Nie udało się jednak zlikwidować potrzeby utrzymywania schronisk dla zwierząt. Trafiają do nich bezdomne koty, zwierzęta, których opiekunowie zmarli, psy, których właściciele zdecydowali, że nie mogą dłużej poświęcać im serca. O argumenty przeciwko tym, którzy nie potrafią mówić w swojej obronie coraz łatwiej. Czasem powody oddania żywej istoty do schroniska są zrozumiałe, najczęściej jednak wynikają z braku wyobraźni i odpowiedzialności. Znane w Polsce zjawisko porzucania zwierząt, często w brutalny i bezwzględny sposób, w Kanadzie jest raczej niespotykane. Brak serca można okazywać w sposób bardziej cywilizowany…
Pamiętam kilka schronisk, z którymi zetknąłem się w różnych okresach życia. Z dzieciństwa zachowało się wspomnienie azylu w Katowicach. Nie mogę sobie przypomnieć, gdzie dokładnie się znajdował, ale nadal słyszę odgłosy szczekania i ujadania psów. Dochodziły z daleka, budząc niepokój i trudny do zrozumienia lęk.
Unikałem zbliżania się do tego miejsca, bo rozmiar psiej niedoli nie mieścił się w wyobraźni dziecka, które marzyło o owczarku niemieckim. Od tego czasu sfora bezdomnych psów kojarzy mi się z natarczywym, obsesyjnym ujadaniem, skierowanym w pustkę, do świata zajętego wiązaniem socjalistycznego końca z końcem, bezwzględnego jeszcze bardziej wobec ludzi, niż zwierząt.
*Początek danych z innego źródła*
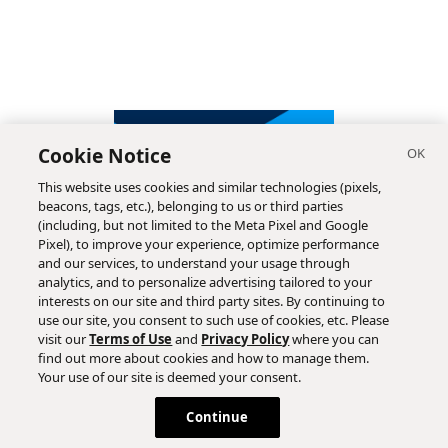
Cookie Notice
This website uses cookies and similar technologies (pixels,
beacons, tags, etc.), belonging to us or third parties
(including, but not limited to the Meta Pixel and Google
Pixel), to improve your experience, optimize performance
and our services, to understand your usage through
analytics, and to personalize advertising tailored to your
interests on our site and third party sites. By continuing to
use our site, you consent to such use of cookies, etc. Please
visit our
Terms of Use
and
Privacy Policy
where you can
find out more about cookies and how to manage them.
Subscribe
Your use of our site is deemed your consent.
Continue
Podobnie hałaśliwe było schronisko w Krakowie, przy ulicy Księcia Józefa, gdzie desperacko trafiłem kiedyś w poszukiwaniu zaginionego psa.
Po tych doświadczeniach torontońska siedziba Humane Society, współczesna wersja panowania nad nieszczęściem naszych “braci mniejszych” wydaje się bardziej zorganizowana i pozbawiona charakteru. Wszystkie zwierzęta mają własne kojce oraz klatki, przypominające szpitalne izolatki. Ich samotność i wołanie o pomoc wydaje się bardziej bezpośrednie i odarte ze zwierzęcości, która atakowała wizytujących stłoczone azyle naszej młodości. Schronisko przy River Street odwiedza wielu ludzi; spacerują trochę, jak w ogrodzie zoologicznym, starając się zachować obojętność i nie okazywać emocji. Wiadomo, że niektóre zwierzęta, te najstarsze, brzydkie i hałaśliwe nie znajdą nowych właścicieli. A przecież także im należy się porcja w misce i choćby mała racja miłości.